Please note! If you choose to run Lookbook in production, you do so at your own risk. It is primarily intended as a development tool and has not yet been thoroughly battle-tested in production environments.

Differences between development and production

Since v1.0.7 the only major difference between development and production is that watching files for changes is disabled by default.

Lookbook no longer saves the parser results registry to the filesystem so a pre-parsing step is no longer required and the lookbook:previews:preparse Rake task has been deprecated.
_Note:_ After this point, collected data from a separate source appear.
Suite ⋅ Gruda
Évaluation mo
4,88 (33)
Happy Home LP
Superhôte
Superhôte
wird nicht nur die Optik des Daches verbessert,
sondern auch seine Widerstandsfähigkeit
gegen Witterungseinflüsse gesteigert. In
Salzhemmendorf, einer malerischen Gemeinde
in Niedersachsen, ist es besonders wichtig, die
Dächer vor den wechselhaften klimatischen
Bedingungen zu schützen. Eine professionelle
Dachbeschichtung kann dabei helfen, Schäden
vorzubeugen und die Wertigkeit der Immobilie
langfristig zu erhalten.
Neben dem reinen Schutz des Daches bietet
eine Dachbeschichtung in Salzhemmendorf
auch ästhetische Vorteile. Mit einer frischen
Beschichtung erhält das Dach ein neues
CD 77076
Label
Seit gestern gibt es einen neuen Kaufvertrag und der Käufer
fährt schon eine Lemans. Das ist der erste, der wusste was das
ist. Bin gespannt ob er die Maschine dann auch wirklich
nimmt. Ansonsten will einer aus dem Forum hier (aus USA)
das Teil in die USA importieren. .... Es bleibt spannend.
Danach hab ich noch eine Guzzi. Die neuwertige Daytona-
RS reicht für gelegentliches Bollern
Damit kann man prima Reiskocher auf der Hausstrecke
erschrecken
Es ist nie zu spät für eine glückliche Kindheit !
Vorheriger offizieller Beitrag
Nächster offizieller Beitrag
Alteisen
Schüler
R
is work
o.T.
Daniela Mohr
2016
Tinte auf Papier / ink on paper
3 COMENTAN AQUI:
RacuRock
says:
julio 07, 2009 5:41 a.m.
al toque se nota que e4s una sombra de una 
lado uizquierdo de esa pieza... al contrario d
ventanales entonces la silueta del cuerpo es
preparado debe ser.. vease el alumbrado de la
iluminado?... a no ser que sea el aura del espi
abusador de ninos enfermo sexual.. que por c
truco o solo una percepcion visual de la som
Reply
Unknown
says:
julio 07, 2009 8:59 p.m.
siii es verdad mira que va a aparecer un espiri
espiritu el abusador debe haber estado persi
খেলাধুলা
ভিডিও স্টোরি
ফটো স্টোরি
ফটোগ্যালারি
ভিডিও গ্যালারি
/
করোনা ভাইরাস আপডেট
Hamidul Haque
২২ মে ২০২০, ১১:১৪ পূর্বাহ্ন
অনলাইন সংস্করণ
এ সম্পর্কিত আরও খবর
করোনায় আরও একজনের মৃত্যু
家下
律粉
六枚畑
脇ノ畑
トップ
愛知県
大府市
Configuration changes for production

You will need to make sure that the following configuration changes have been made when deploying to production:

Ensure ViewComponent is configured to show previews in production (by default it is disabled when not in development):

# config/environments/production.rb
config.view_component.show_previews = true

Remove any environment checking from around the Lookbook mounting declaration (if added as per install instructions):

# config/routes.rb
Rails.application.routes.draw do
  # if Rails.env.development? <- remove
    mount Lookbook::Engine, at: "/lookbook"
  # end

Differences between development and production (pre-v1.0.7)

  1. Watching files for changes is disabled
  2. Parsing preview files for annotations does not happen at automatically at runtime. Instead the preview files must be pre-parsed via a Rake task before starting the app (much like asset precompilation).

Pre-parsing preview files

Run the following command to pre-parse the preview files annotations:

rake lookbook:previews:preparse

If you wish to run this as part of your existing assets precompilation step, you can add the following into your app’s Rakefile:

if Rails.env.production?
  Rake::Task['assets:precompile'].enhance do

The pre-parsing of preview files will then take place every time rake assets:precompile is called and so will not need to be run separately.